── Raw data ──

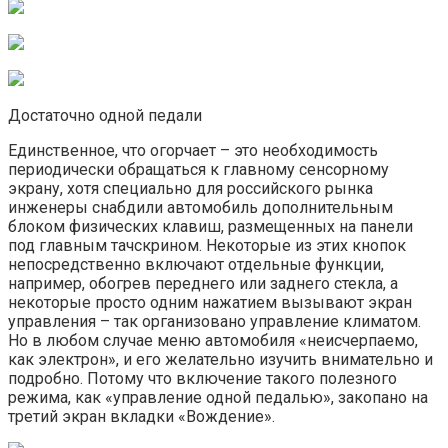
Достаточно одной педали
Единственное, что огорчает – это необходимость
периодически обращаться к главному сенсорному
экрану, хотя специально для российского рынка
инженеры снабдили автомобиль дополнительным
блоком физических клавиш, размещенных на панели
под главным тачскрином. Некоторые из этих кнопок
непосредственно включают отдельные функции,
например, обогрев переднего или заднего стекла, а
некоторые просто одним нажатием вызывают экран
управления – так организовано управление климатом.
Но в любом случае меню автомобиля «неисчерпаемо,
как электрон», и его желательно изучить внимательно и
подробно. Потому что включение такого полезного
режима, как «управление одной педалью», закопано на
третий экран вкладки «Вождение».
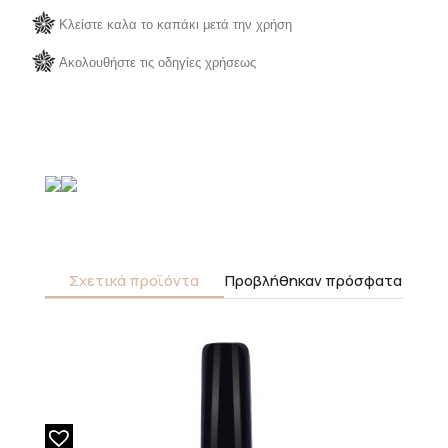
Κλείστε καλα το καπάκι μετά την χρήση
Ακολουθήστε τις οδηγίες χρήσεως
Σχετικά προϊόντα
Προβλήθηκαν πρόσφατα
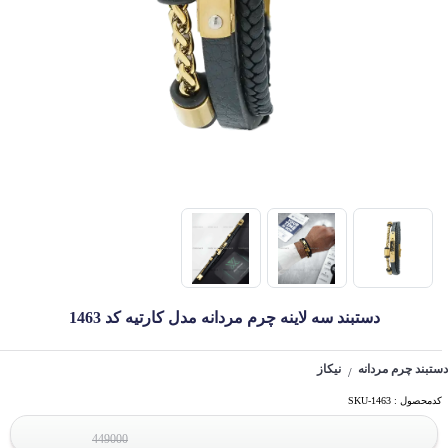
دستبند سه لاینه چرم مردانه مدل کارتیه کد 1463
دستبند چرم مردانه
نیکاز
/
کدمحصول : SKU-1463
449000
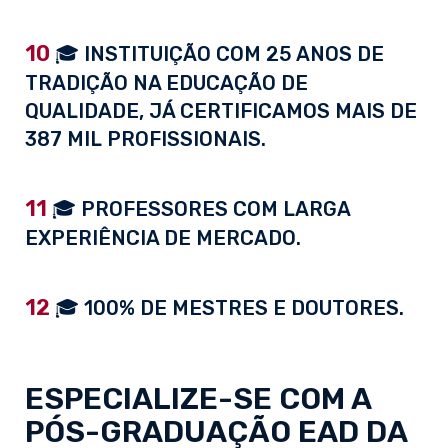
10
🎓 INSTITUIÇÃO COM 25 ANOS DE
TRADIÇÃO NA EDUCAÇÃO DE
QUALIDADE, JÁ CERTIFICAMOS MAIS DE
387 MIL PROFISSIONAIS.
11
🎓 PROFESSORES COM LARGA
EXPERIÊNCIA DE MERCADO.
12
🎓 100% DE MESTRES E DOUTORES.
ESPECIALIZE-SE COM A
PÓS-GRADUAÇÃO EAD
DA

───

_Job item:_
Although the entries contain pictures, reproduce only the rest, exactly as written.

_Solved problem:_
Достаточно одной педали
Единственное, что огорчает – это необходимость
периодически обращаться к главному сенсорному
экрану, хотя специально для российского рынка
инженеры снабдили автомобиль дополнительным
блоком физических клавиш, размещенных на панели
под главным тачскрином. Некоторые из этих кнопок
непосредственно включают отдельные функции,
например, обогрев переднего или заднего стекла, а
некоторые просто одним нажатием вызывают экран
управления – так организовано управление климатом.
Но в любом случае меню автомобиля «неисчерпаемо,
как электрон», и его желательно изучить внимательно и
подробно. Потому что включение такого полезного
режима, как «управление одной педалью», закопано на
третий экран вкладки «Вождение».
Κλείστε καλα το καπάκι μετά την χρήση
Ακολουθήστε τις οδηγίες χρήσεως
Σχετικά προϊόντα
Προβλήθηκαν πρόσφατα
دستبند سه لاینه چرم مردانه مدل کارتیه کد 1463
دستبند چرم مردانه
نیکاز
/
کدمحصول : SKU-1463
449000
10
🎓 INSTITUIÇÃO COM 25 ANOS DE
TRADIÇÃO NA EDUCAÇÃO DE
QUALIDADE, JÁ CERTIFICAMOS MAIS DE
387 MIL PROFISSIONAIS.
11
🎓 PROFESSORES COM LARGA
EXPERIÊNCIA DE MERCADO.
12
🎓 100% DE MESTRES E DOUTORES.
ESPECIALIZE-SE COM A
PÓS-GRADUAÇÃO EAD
DA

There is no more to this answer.